The Centre for Continuing Education in Health has a long relationship with Tevele. The núcleo, a group of leaders selected by the various surrounding communities, meets regularly with staff and students from the Centre to work to address the health needs of the people of Tevele. Over the years they have selected malaria and HIV/AIDS as areas of focus, and done various public education campaigns and research projects to try to improve prevention and access to treatment.

Núcleo members, many of them quite elderly, walk for miles to attend the meetings. While waiting for those late to arrive we huddle around a fire built in a hollowed out section of a large tree to take off the morning chill. After morning tea, a group of keen participants starts a raucous gathering song: a kama wasiya (time is running out). It's a classic, well known by the members, and people clap and dance, animating the meeting grounds.

Like the centre, I also have a long relationship with Tevele, having come here multiple times on each of my previous visits. The members of the núcleo are now old friends and each visit feels like a family reunion. In 2007 I spent a week in the community holding clinics and trying to learn the local language. When the time comes to introduce ourselves I tell them I'm sorry to have been away so long and blame it on getting married. They laugh and welcome Mahli as a daughter-in-law, teasing her because her name means 'money' in Xitswa.

The visitors and núcleo members gather under a large mango tree to start the day's session. The sun has come out and warmed us to the point of leaving our jackets behind in the mini-bus. Part of the opening of every meeting is the singing of the national anthem: Moçambique, Nossa Terra Gloriosa, an event that is taken very seriously. Everyone stands at attention, looks straight ahead and sings in a sombre voice. Passersby on the road to town stop and stand until the song is over. Halfway through the first chorus the rain starts anew. This is no drizzle; it's a tropical, soak-to-the-skin-in-seconds downpour. Given the timing no one can run and seek shelter. We grin (and giggle) and bear it, watering pouring down our faces as we finish the final lines of  the anthem, then head into the newly built community development centre to start our meeting.

We then turn to the serious business of preparing for an upcoming project, a combination of research and health promotion. Two months ago the núcleo helped to distribute mosquito nets provided by the provincial government to families in the region. Now they are planning a follow-up survey of those families to see if they are using the nets properly. They will also take the opportunity to talk to families about malaria, basic hygiene and HIV/AIDS.

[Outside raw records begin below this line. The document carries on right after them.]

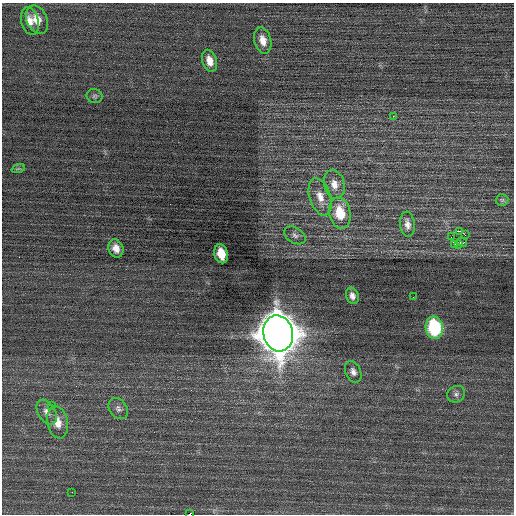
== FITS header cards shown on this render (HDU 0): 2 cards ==
NAXIS1  =                  512 / Axis length
NAXIS2  =                  512 / Axis length

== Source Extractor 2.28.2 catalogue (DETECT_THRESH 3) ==
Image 512 x 512 px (HDU 0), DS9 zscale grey, 1 PNG px = 1 image px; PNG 516 x 516 px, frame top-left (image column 1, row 512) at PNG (2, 3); each listed source drawn as its Kron ellipse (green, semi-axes under 4 px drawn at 4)
Background 0.148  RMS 0.7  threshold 2.09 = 3 sigma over >= 5 px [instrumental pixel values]
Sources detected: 33; all 33 listed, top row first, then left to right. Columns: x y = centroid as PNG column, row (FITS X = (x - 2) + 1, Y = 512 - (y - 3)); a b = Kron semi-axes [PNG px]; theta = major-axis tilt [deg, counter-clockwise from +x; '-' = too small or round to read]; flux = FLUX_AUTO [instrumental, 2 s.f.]
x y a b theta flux
37 20 15 10 -66 640
30 21 14 8 -74 410
263 40 13 8 -76 480
209 61 11 7 -73 450
95 96 8 7 - 110
393 116 2 2 - 90
18 169 7 4 19 67
334 184 15 10 -75 480
320 197 19 10 -73 600
502 200 6 6 - 89
340 213 16 10 -78 1300
407 224 12 7 -84 290
460 231 4 3 - 4700
295 235 12 7 -32 210
465 235 2 2 - 1100
451 237 2 2 - 1400
462 242 5 2 - 54
455 244 3 3 - 200
458 245 3 2 - 480
116 248 9 7 -66 390
221 254 10 6 -76 790
352 296 8 6 -70 220
413 297 2 2 - 24
434 328 11 8 -79 3800
278 333 18 15 -76 140000
353 372 11 7 -65 240
456 394 9 8 - 190
51 406 3 3 - 31
118 409 12 8 -53 210
47 412 13 8 -58 310
57 422 16 10 -78 590
72 492 2 2 - 21
189 514 3 2 - 310
At the frame edge (FLAGS 8, measured only in part): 1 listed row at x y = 189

We spend the day preparing the survey. There is lively debate on the questions, about what we really need to learn and how to approach difficult subjects in culturally sensitive ways. This process is particularly exciting because it is the community members themselves, all volunteers living in the same circumstances as the families to be surveyed, that direct the research. They understand what to ask, how to ask it, and perhaps most importantly, why it matters.

After a drama rehearsal of the survey, complete with ribald repsonses from the mock host family, the núcleo members divide into teams. These consist of an even number of men and women, and each group has someone who knows how to read and write and someone who speaks both Xitswa and Portuguese. Next month these groups will join with Mozambican health trainer students from the Centre and medical students from the University of Saskatchewan to go from home to home completing the survey. The Centre and the núcleo will then use the data collected from these visits to guide their future health promotion work. 

This kind of development, with research, planning, action and reflection led by community members, is laborious and complicated. It requires much revision, reconsideration and patience on the part of the staff from the núcleo members and the Centre staff. The end results, we hope, are a community better prepared to tackle its own problems and health interventions that will work because the community believes in them. Seeing the núcleo members come out to work month after month is strong evidence of the dedication of the local people to improving their health. After next month's follow-up visit we'll know a little bit more about how this is helping health messages reach families, allowing them to better protect themselves from illness.